▸ Work order:
Retype the following data exactly, but leave its pictures out.

Excerpts from a dataset:
•••••

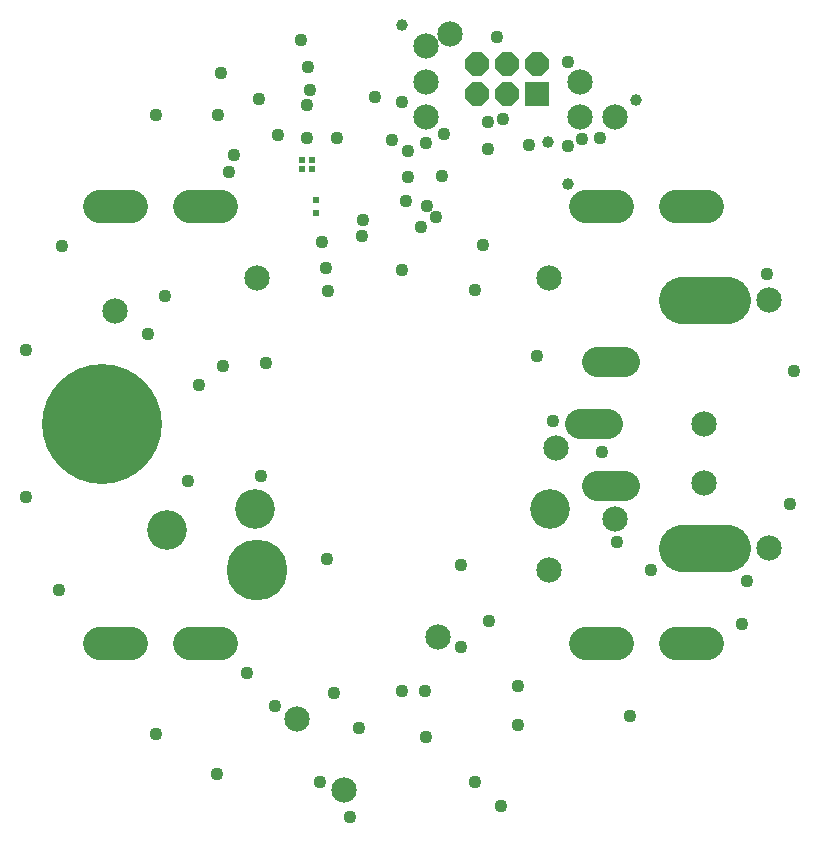
<source format=gbs>
G75*
%MOIN*%
%OFA0B0*%
%FSLAX24Y24*%
%IPPOS*%
%LPD*%
%AMOC8*
5,1,8,0,0,1.08239X$1,22.5*
%
%ADD10C,0.1320*%
%ADD11C,0.3997*%
%ADD12C,0.1005*%
%ADD13C,0.1562*%
%ADD14R,0.0800X0.0800*%
%ADD15OC8,0.0800*%
%ADD16C,0.1110*%
%ADD17C,0.0847*%
%ADD18C,0.2029*%
%ADD19C,0.0397*%
%ADD20C,0.0436*%
%ADD21C,0.0239*%
D10*
X006086Y010416D03*
X009040Y011130D03*
X018880Y011130D03*
D11*
X003920Y013960D03*
D12*
X019865Y013960D02*
X020810Y013960D01*
X020420Y016026D02*
X021365Y016026D01*
X021365Y011893D02*
X020420Y011893D01*
D13*
X023248Y009826D02*
X024750Y009826D01*
X024750Y018093D02*
X023248Y018093D01*
D14*
X018424Y024956D03*
D15*
X018424Y025956D03*
X017424Y025956D03*
X016424Y025956D03*
X016424Y024956D03*
X017424Y024956D03*
D16*
X020035Y021243D02*
X021085Y021243D01*
X023035Y021243D02*
X024085Y021243D01*
X024085Y006676D02*
X023035Y006676D01*
X021085Y006676D02*
X020035Y006676D01*
X007885Y006676D02*
X006835Y006676D01*
X004885Y006676D02*
X003835Y006676D01*
X003835Y021243D02*
X004885Y021243D01*
X006835Y021243D02*
X007885Y021243D01*
D17*
X009090Y018830D03*
X004353Y017739D03*
X014747Y024196D03*
X014747Y025377D03*
X014747Y026558D03*
X015534Y026952D03*
X019865Y025377D03*
X019865Y024196D03*
X021046Y024196D03*
X018830Y018830D03*
X023999Y013960D03*
X023999Y011991D03*
X026164Y009826D03*
X021046Y010810D03*
X018830Y009090D03*
X015141Y006873D03*
X010416Y004117D03*
X011991Y001755D03*
X019078Y013172D03*
X026164Y018093D03*
D18*
X009090Y009090D03*
D19*
X019471Y021952D03*
X018802Y023349D03*
X021715Y024767D03*
X013920Y027247D03*
D20*
X005731Y003625D03*
X007778Y002306D03*
X009708Y004550D03*
X008763Y005652D03*
X011656Y004983D03*
X012503Y003841D03*
X013920Y005062D03*
X014708Y005062D03*
X015889Y006519D03*
X016834Y007385D03*
X015908Y009274D03*
X017798Y005219D03*
X017798Y003920D03*
X016361Y002030D03*
X017247Y001243D03*
X014727Y003526D03*
X012188Y000849D03*
X011204Y002030D03*
X011420Y009471D03*
X009215Y012227D03*
X006794Y012070D03*
X007168Y015259D03*
X007956Y015889D03*
X009393Y015987D03*
X011479Y018389D03*
X011400Y019176D03*
X011263Y020023D03*
X012601Y020219D03*
X012621Y020771D03*
X014078Y021400D03*
X014749Y021241D03*
X015062Y020849D03*
X014550Y020515D03*
X013920Y019097D03*
X016361Y018428D03*
X016637Y019924D03*
X015259Y022227D03*
X014747Y023330D03*
X015337Y023625D03*
X014117Y023054D03*
X013605Y023428D03*
X014117Y022188D03*
X011755Y023487D03*
X010771Y023487D03*
X009786Y023586D03*
X009156Y024806D03*
X007798Y024274D03*
X008330Y022916D03*
X008172Y022365D03*
X005731Y024255D03*
X007897Y025672D03*
X010578Y026751D03*
X010810Y025869D03*
X010849Y025101D03*
X010771Y024609D03*
X013015Y024845D03*
X013920Y024688D03*
X016794Y024019D03*
X017306Y024117D03*
X018172Y023251D03*
X019471Y023211D03*
X019944Y023467D03*
X020534Y023487D03*
X019471Y026026D03*
X017109Y026853D03*
X016794Y023113D03*
X018428Y016243D03*
X018960Y014058D03*
X020593Y013015D03*
X021086Y010023D03*
X022227Y009078D03*
X025278Y007306D03*
X025436Y008743D03*
X026853Y011282D03*
X027011Y015731D03*
X026105Y018960D03*
X021538Y004235D03*
X006026Y018211D03*
X005475Y016952D03*
X002582Y019885D03*
X001400Y016420D03*
X001400Y011538D03*
X002503Y008428D03*
D21*
X011066Y021007D03*
X011066Y021440D03*
X010928Y022444D03*
X010928Y022759D03*
X010613Y022759D03*
X010613Y022444D03*
M02*

</source>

•••••

▸ Solution to the problem:
<source format=gbs>
G75*
%MOIN*%
%OFA0B0*%
%FSLAX24Y24*%
%IPPOS*%
%LPD*%
%AMOC8*
5,1,8,0,0,1.08239X$1,22.5*
%
%ADD10C,0.1320*%
%ADD11C,0.3997*%
%ADD12C,0.1005*%
%ADD13C,0.1562*%
%ADD14R,0.0800X0.0800*%
%ADD15OC8,0.0800*%
%ADD16C,0.1110*%
%ADD17C,0.0847*%
%ADD18C,0.2029*%
%ADD19C,0.0397*%
%ADD20C,0.0436*%
%ADD21C,0.0239*%
D10*
X006086Y010416D03*
X009040Y011130D03*
X018880Y011130D03*
D11*
X003920Y013960D03*
D12*
X019865Y013960D02*
X020810Y013960D01*
X020420Y016026D02*
X021365Y016026D01*
X021365Y011893D02*
X020420Y011893D01*
D13*
X023248Y009826D02*
X024750Y009826D01*
X024750Y018093D02*
X023248Y018093D01*
D14*
X018424Y024956D03*
D15*
X018424Y025956D03*
X017424Y025956D03*
X016424Y025956D03*
X016424Y024956D03*
X017424Y024956D03*
D16*
X020035Y021243D02*
X021085Y021243D01*
X023035Y021243D02*
X024085Y021243D01*
X024085Y006676D02*
X023035Y006676D01*
X021085Y006676D02*
X020035Y006676D01*
X007885Y006676D02*
X006835Y006676D01*
X004885Y006676D02*
X003835Y006676D01*
X003835Y021243D02*
X004885Y021243D01*
X006835Y021243D02*
X007885Y021243D01*
D17*
X009090Y018830D03*
X004353Y017739D03*
X014747Y024196D03*
X014747Y025377D03*
X014747Y026558D03*
X015534Y026952D03*
X019865Y025377D03*
X019865Y024196D03*
X021046Y024196D03*
X018830Y018830D03*
X023999Y013960D03*
X023999Y011991D03*
X026164Y009826D03*
X021046Y010810D03*
X018830Y009090D03*
X015141Y006873D03*
X010416Y004117D03*
X011991Y001755D03*
X019078Y013172D03*
X026164Y018093D03*
D18*
X009090Y009090D03*
D19*
X019471Y021952D03*
X018802Y023349D03*
X021715Y024767D03*
X013920Y027247D03*
D20*
X005731Y003625D03*
X007778Y002306D03*
X009708Y004550D03*
X008763Y005652D03*
X011656Y004983D03*
X012503Y003841D03*
X013920Y005062D03*
X014708Y005062D03*
X015889Y006519D03*
X016834Y007385D03*
X015908Y009274D03*
X017798Y005219D03*
X017798Y003920D03*
X016361Y002030D03*
X017247Y001243D03*
X014727Y003526D03*
X012188Y000849D03*
X011204Y002030D03*
X011420Y009471D03*
X009215Y012227D03*
X006794Y012070D03*
X007168Y015259D03*
X007956Y015889D03*
X009393Y015987D03*
X011479Y018389D03*
X011400Y019176D03*
X011263Y020023D03*
X012601Y020219D03*
X012621Y020771D03*
X014078Y021400D03*
X014749Y021241D03*
X015062Y020849D03*
X014550Y020515D03*
X013920Y019097D03*
X016361Y018428D03*
X016637Y019924D03*
X015259Y022227D03*
X014747Y023330D03*
X015337Y023625D03*
X014117Y023054D03*
X013605Y023428D03*
X014117Y022188D03*
X011755Y023487D03*
X010771Y023487D03*
X009786Y023586D03*
X009156Y024806D03*
X007798Y024274D03*
X008330Y022916D03*
X008172Y022365D03*
X005731Y024255D03*
X007897Y025672D03*
X010578Y026751D03*
X010810Y025869D03*
X010849Y025101D03*
X010771Y024609D03*
X013015Y024845D03*
X013920Y024688D03*
X016794Y024019D03*
X017306Y024117D03*
X018172Y023251D03*
X019471Y023211D03*
X019944Y023467D03*
X020534Y023487D03*
X019471Y026026D03*
X017109Y026853D03*
X016794Y023113D03*
X018428Y016243D03*
X018960Y014058D03*
X020593Y013015D03*
X021086Y010023D03*
X022227Y009078D03*
X025278Y007306D03*
X025436Y008743D03*
X026853Y011282D03*
X027011Y015731D03*
X026105Y018960D03*
X021538Y004235D03*
X006026Y018211D03*
X005475Y016952D03*
X002582Y019885D03*
X001400Y016420D03*
X001400Y011538D03*
X002503Y008428D03*
D21*
X011066Y021007D03*
X011066Y021440D03*
X010928Y022444D03*
X010928Y022759D03*
X010613Y022759D03*
X010613Y022444D03*
M02*

</source>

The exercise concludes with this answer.